» Exercise instructions: Pull out every line of the entries below that contains the string "Italy", matching its case.

Input material: Begin

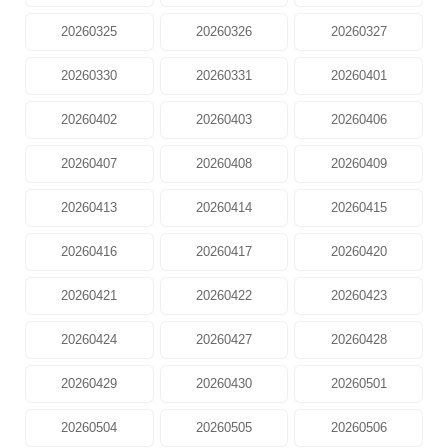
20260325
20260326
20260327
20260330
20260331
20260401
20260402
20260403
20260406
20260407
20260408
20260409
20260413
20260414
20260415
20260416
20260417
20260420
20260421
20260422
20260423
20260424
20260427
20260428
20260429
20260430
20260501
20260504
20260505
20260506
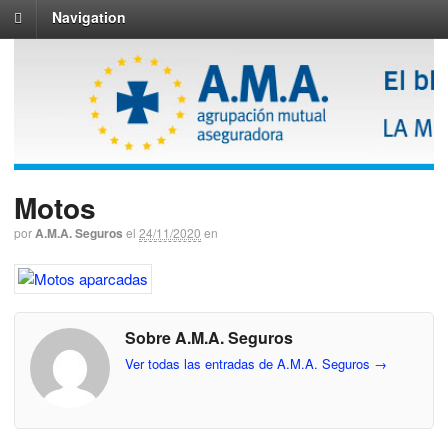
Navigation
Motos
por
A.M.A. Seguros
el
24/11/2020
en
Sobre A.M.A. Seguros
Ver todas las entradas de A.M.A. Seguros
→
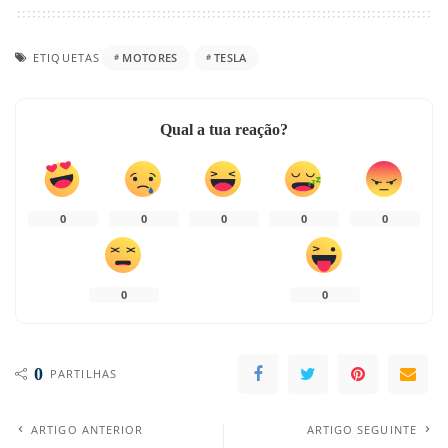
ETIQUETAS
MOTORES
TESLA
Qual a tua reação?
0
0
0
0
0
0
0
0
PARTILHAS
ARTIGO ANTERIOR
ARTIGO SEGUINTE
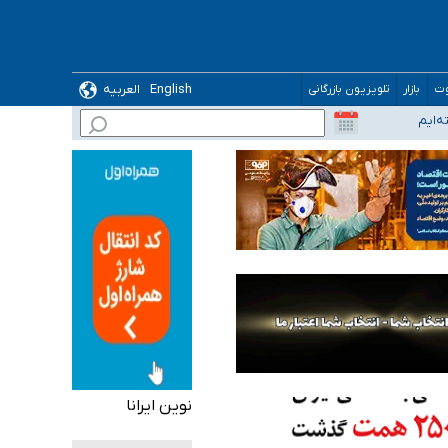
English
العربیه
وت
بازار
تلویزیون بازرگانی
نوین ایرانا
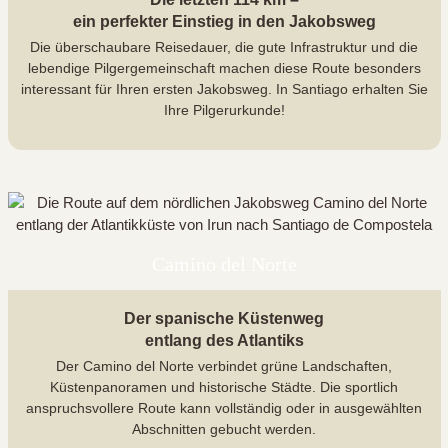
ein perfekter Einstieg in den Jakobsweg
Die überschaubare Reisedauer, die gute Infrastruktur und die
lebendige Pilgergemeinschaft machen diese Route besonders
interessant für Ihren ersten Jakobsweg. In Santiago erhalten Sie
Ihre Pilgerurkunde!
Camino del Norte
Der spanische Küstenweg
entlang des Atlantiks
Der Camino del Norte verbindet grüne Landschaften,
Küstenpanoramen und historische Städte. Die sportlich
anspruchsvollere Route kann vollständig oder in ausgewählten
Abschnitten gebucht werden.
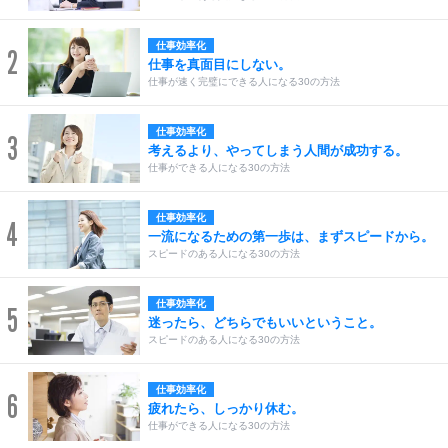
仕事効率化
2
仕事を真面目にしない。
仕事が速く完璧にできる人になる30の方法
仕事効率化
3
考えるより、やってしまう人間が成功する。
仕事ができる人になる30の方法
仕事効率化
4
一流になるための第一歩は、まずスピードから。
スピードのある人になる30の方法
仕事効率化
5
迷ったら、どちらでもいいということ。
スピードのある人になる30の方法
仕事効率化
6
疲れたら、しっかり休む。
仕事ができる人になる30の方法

Input material: End
Input material: Begin

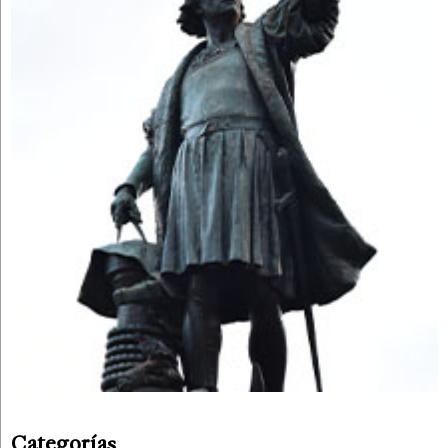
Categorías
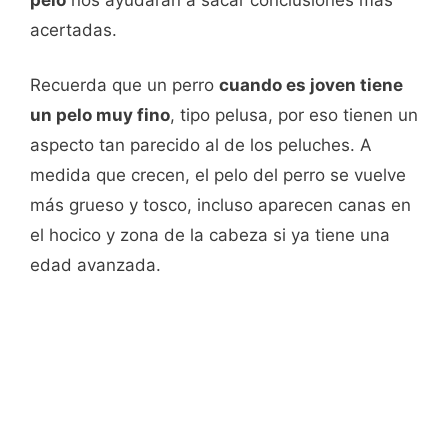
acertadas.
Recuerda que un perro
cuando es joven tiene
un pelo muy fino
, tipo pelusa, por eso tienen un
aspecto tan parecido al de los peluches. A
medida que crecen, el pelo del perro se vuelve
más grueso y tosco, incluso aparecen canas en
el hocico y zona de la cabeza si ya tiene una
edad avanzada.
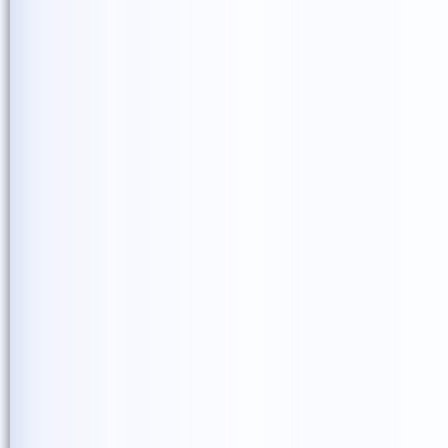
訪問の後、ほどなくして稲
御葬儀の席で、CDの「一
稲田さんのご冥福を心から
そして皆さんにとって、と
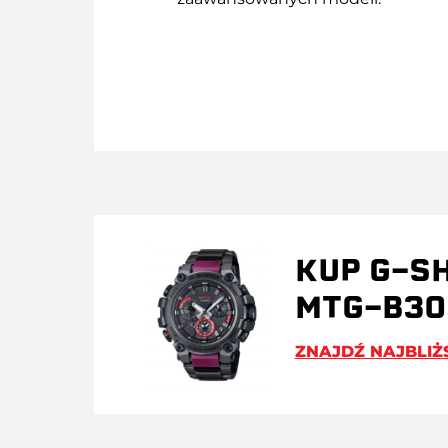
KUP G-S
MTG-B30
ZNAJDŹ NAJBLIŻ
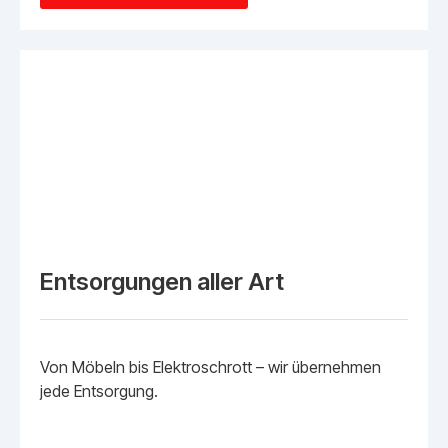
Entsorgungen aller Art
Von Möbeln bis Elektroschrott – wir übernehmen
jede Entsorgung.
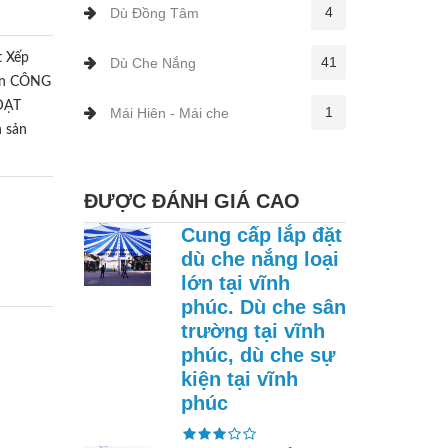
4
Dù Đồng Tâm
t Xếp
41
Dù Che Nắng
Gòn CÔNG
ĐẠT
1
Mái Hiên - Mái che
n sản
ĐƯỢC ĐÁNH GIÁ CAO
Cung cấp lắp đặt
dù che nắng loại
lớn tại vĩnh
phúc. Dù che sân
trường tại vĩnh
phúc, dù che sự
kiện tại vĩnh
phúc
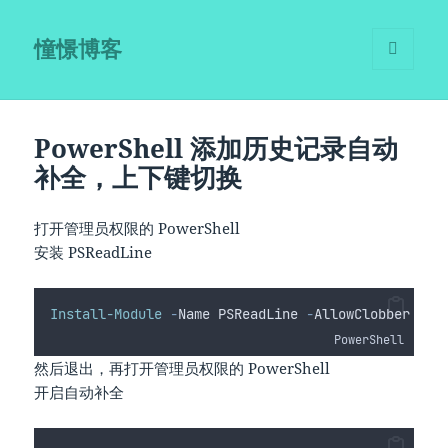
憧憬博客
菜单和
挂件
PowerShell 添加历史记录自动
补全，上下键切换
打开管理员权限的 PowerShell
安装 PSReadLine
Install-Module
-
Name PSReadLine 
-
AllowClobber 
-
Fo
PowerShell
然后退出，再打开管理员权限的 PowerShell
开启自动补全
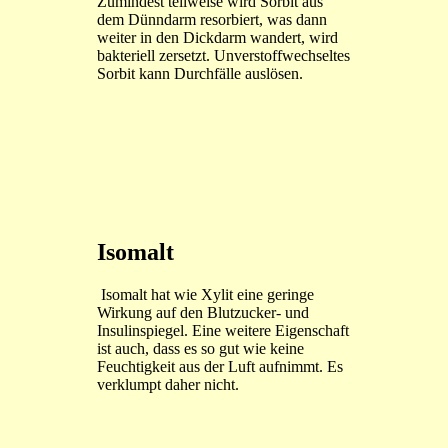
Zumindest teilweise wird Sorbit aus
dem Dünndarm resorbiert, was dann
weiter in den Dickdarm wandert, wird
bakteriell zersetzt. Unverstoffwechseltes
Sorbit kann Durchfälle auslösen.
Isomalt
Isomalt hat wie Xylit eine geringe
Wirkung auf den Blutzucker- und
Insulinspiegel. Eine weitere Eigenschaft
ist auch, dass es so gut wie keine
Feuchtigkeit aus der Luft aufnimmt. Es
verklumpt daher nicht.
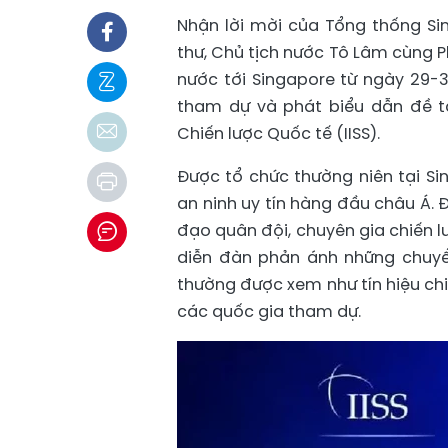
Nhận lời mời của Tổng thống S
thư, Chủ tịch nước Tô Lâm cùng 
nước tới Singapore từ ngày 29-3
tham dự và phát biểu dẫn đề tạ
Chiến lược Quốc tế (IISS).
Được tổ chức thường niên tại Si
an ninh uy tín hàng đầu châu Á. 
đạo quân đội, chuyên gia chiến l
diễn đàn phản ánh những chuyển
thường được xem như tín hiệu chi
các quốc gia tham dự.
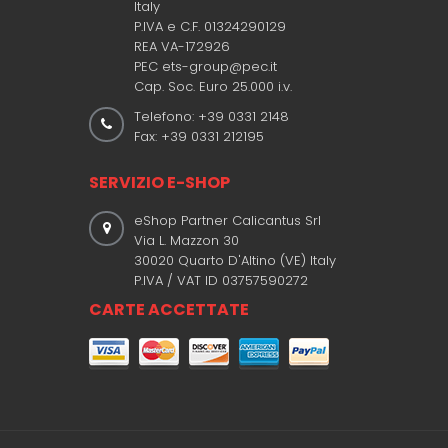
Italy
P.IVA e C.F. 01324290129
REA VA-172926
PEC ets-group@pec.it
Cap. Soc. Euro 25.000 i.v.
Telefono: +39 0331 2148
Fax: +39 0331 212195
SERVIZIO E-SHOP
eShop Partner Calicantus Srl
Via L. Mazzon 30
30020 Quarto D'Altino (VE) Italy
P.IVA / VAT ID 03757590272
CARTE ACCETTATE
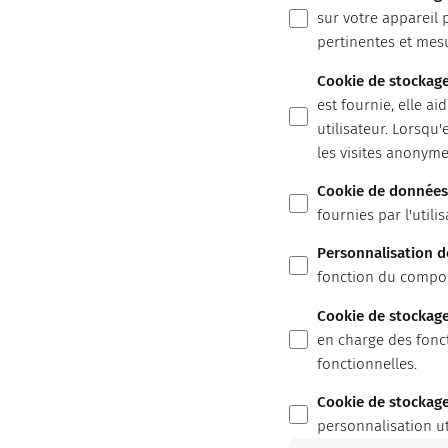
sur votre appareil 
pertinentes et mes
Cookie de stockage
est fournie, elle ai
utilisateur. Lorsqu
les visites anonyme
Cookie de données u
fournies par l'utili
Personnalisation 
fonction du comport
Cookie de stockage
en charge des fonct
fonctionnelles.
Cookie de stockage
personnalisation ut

Input material: End

» Solution to the problem:
Italy
30020 Quarto D'Altino (VE) Italy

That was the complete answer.